Certainly a risk if the oven door opens downwards. Then a child could stand on that and topple the whole thing on top of themselves. That could kill them.

Reply to
GB

So nothing to do with it being gas then.

And the chances of the oven door being left open, AND pans being on the top, AND someone falling onto it are pretty remote. Anyway, a cooker is VERY heavy, the above scenario is unlikely to cause that problem.

Reply to
Tough Guy no. 1265

Probably pull the plasterboard or rawl plugs etc out anyway.

Reply to
Tough Guy no. 1265

The hose shouldn't, unless the connector does as well.

Reply to
charles

I knew my mother. You did not know yours.

Reply to
Mr Pounder Esquire

I've ragged 3 of them out. None were chained.

Reply to
Mr Pounder Esquire

My Mum hated drop down oven doors with a vengeance. We had to wait until the 1990s to replace the 1960s "New World" cooker we had, mainly because it seemed all cookers from the Gas Board (look it up kids) only came with drop down doors.

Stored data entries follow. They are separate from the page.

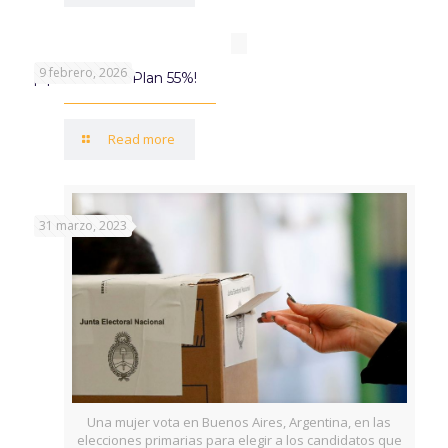
9 febrero, 2026
¡Aprovechá el Plan 55%!
Read more
31 marzo, 2023
Una mujer vota en Buenos Aires, Argentina, en las
elecciones primarias para elegir a los candidatos que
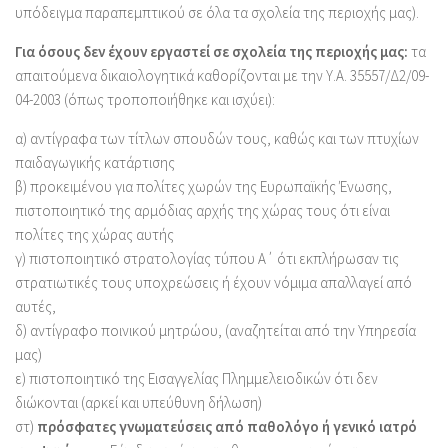
υπόδειγμα παραπεμπτικού σε όλα τα σχολεία της περιοχής μας).
Για όσους δεν έχουν εργαστεί σε σχολεία της περιοχής μας:
τα
απαιτούμενα δικαιολογητικά καθορίζονται με την Υ.Α. 35557/Δ2/09-
04-2003 (όπως τροποποιήθηκε και ισχύει):
α) αντίγραφα των τίτλων σπουδών τους, καθώς και των πτυχίων
παιδαγωγικής κατάρτισης
β) προκειμένου για πολίτες χωρών της Ευρωπαϊκής Ένωσης,
πιστοποιητικό της αρμόδιας αρχής της χώρας τους ότι είναι
πολίτες της χώρας αυτής
γ) πιστοποιητικό στρατολογίας τύπου Α΄ ότι εκπλήρωσαν τις
στρατιωτικές τους υποχρεώσεις ή έχουν νόμιμα απαλλαγεί από
αυτές,
δ) αντίγραφο ποινικού μητρώου, (αναζητείται από την Υπηρεσία
μας)
ε) πιστοποιητικό της Εισαγγελίας Πλημμελειοδικών ότι δεν
διώκονται (αρκεί και υπεύθυνη δήλωση)
στ)
πρόσφατες γνωματεύσεις από παθολόγο ή γενικό ιατρό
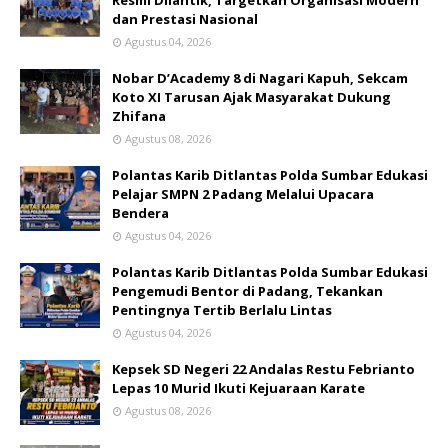
Resmi Dilantik, Targetkan Organisasi Modern
dan Prestasi Nasional
Agustus 04, 2026
Nobar D’Academy 8 di Nagari Kapuh, Sekcam
Koto XI Tarusan Ajak Masyarakat Dukung
Zhifana
Agustus 08, 2026
Polantas Karib Ditlantas Polda Sumbar Edukasi
Pelajar SMPN 2 Padang Melalui Upacara
Bendera
Agustus 04, 2026
Polantas Karib Ditlantas Polda Sumbar Edukasi
Pengemudi Bentor di Padang, Tekankan
Pentingnya Tertib Berlalu Lintas
Agustus 04, 2026
Kepsek SD Negeri 22 Andalas Restu Febrianto
Lepas 10 Murid Ikuti Kejuaraan Karate
Agustus 08, 2026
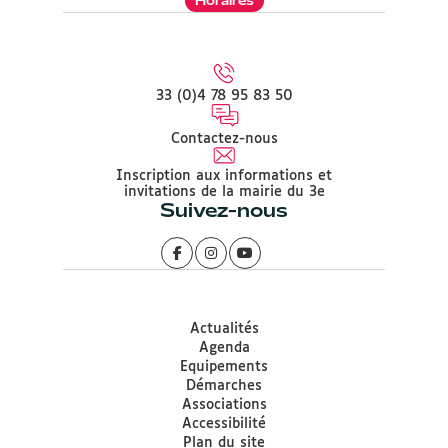
Horaires
33 (0)4 78 95 83 50
Contactez-nous
Inscription aux informations et
invitations de la mairie du 3e
Suivez-nous
Actualités
Agenda
Equipements
Démarches
Associations
Accessibilité
Plan du site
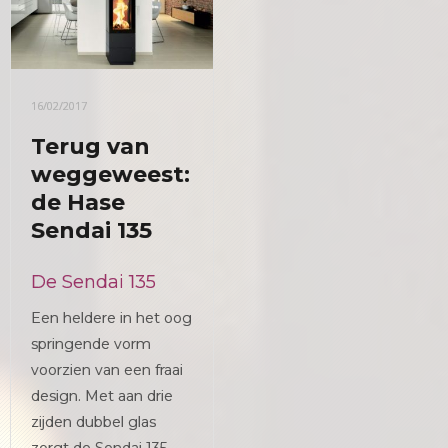
16/02/2017
Terug van
weggeweest:
de Hase
Sendai 135
De Sendai 135
Een heldere in het oog
springende vorm
voorzien van een fraai
design. Met aan drie
zijden dubbel glas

Here's another blast from the past ... "gas match" :)

Reply to
Jethro_uk

I would not be impressed by any house clearer who could not cope! (a bit different if it was a plumbed-in hob).

Reply to
newshound

Agreed. Sticky o-ring? WD40 is another option. It does help if one has done them before, so that you know that you have to push and twist if it is stiff, and not just twist. Same as a light bulb. Anticlockwise.

Reply to
newshound

If there's a gas leak from a split or abraded hose then Transco will come out for free and disconnect the appliance or cap off at the meter.

Owain

Reply to
spuorgelgoog

The hose doesn't turn. It's not meant to. It's only the knurled collar that turns, and only after you push the hose deeper (usually "up") into the fitting.

Tim

Reply to
Tim+

Oh I do, it's her mothers side where a few things on the family tree don't quite add up. Not as bad as her Father though, he was born and lived somewhere around the Oswaldtwistle ,Accrington area. Fortunately any genes that would make me want to wear a flat cap,keep pigeons or a whippet, whine about how hard done by the North always is and a desire to buy garden ornaments in a poundshop and think them classy have had over a century to get washed out.

G.Harman

Reply to
damduck-egg

The problem with that is a chain isn't likely to stop it happening.

Reply to
dennis

Mr Pounder Esquire scribbled

Noted - admission you don't know your father.